The cottage is small and cosy with a living room off the front door and a kitchen at the back. The living room has matching faded blue two-seater sofas that have seen better days, a rectangular white coffee table and a TV. In the kitchen there’s a small round dining table with a yellow tablecloth and four wooden chairs. Fresh flowers sit in a vase on the top, a mixture of irises: violet, mauve and butter yellow. I wonder, warmly, if my new boss’s wife, Gwen, put them there.

It takes some manoeuvring to get my bulky suitcases up the narrow staircase, but finally I make it into my bedroom. There’s a neat pile of dark green polo shirts, long-sleeved shirts and fleeces on the bed, which is a small double with a Cath Kidston-style bedspread: white with tiny red roses.

I pick up a polo shirt and study the Berkeley family crest embroidered in white in the top right corner.
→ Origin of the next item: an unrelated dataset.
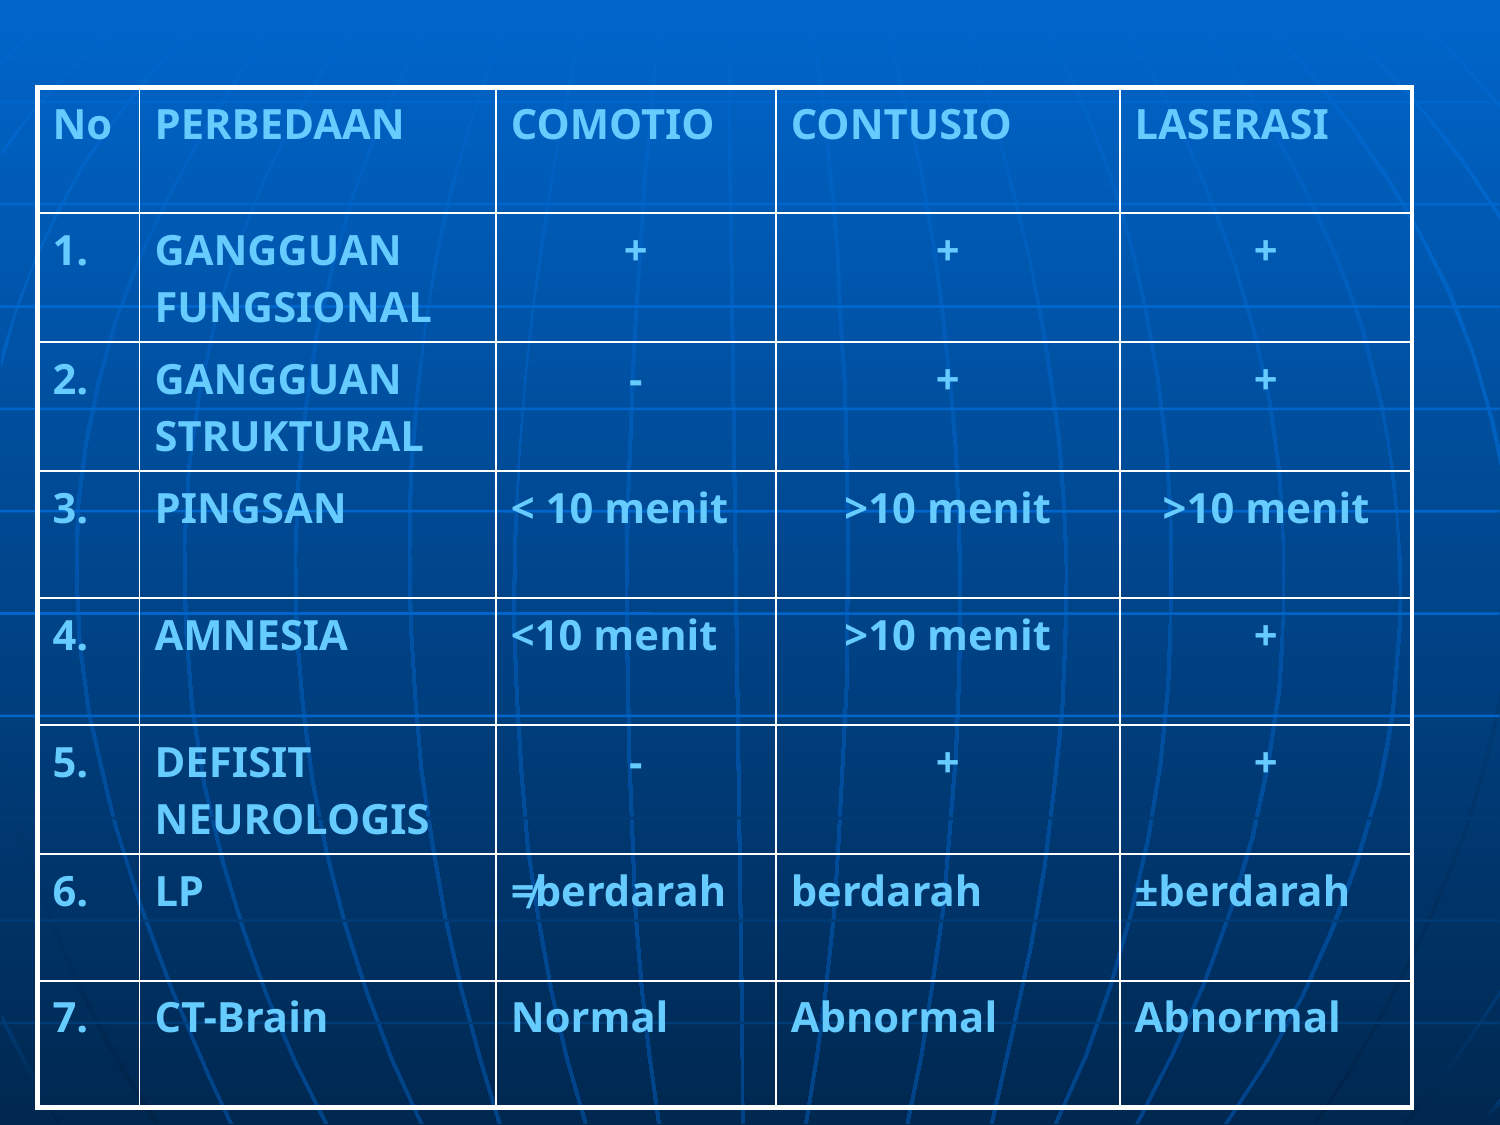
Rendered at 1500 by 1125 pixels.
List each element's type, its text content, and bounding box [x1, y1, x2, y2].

It looks like a shield with feathers spilling out the top. I noticed the same crest printed on the black leather keyring Evan gave me.

I don’t love that I couldn’t stick to my principles when it came to working here. But the pay is decent and hopefullyI’ll get the experience to one day work for an organisation I believe in, like the National Trust. That’s the plan, anyway. For now, I’m doing what’s necessary.

Throwing the T-shirt back on the bed, I walk to the window. It faces onto the walled garden and the house beyond, so I’m guessing Siân’s view is of the Victorian outbuildings and fields at the back. A shared bathroom divides our bedrooms.

Pulling up the sash window, I prop my elbows on the windowsill, unable to keep from smiling. The walled garden is by far the largest I’ve seen and it’s bursting with life and colour. Victorian lean-to greenhouses line the south-facing wall on the right, and parallel to them is a large vegetable patch and rows of espalier fruit trees, trained against horizontal wires. The middle of the garden comprises mostly round and crescent-shaped beds set amongst lawn, and on the far left is an arch of laburnums in full bloom, yellow flowers raining down. Beyond the stretch of wall closest to the cottages is an orchard of apple trees, but there must be other beds at the base of the wall that I can’t see – an abundance of purple wisteria spills over the top.

Gardening is everything I dreamed it would be and so much more. I love what I do now and I have never felt more comfortable in my own skin.

I breathe in deeply and want to pinch myself. I can’t believe I get to live and work here.

Music starts playing through the walls of the neighbouring cottage a good twenty minutes before Evan said to come over,but I wait until just after six thirty before venturing outside, opening the back door to the smell of barbecue coals.

The five dwellings share a communal garden: a long stretch of lawn bordered by lavender that hasn’t yet come into bloom. A patchwork of farmers’ fields leads to hilly woodland on the far left, and the land is basking in a warm glow from the early-evening sunshine.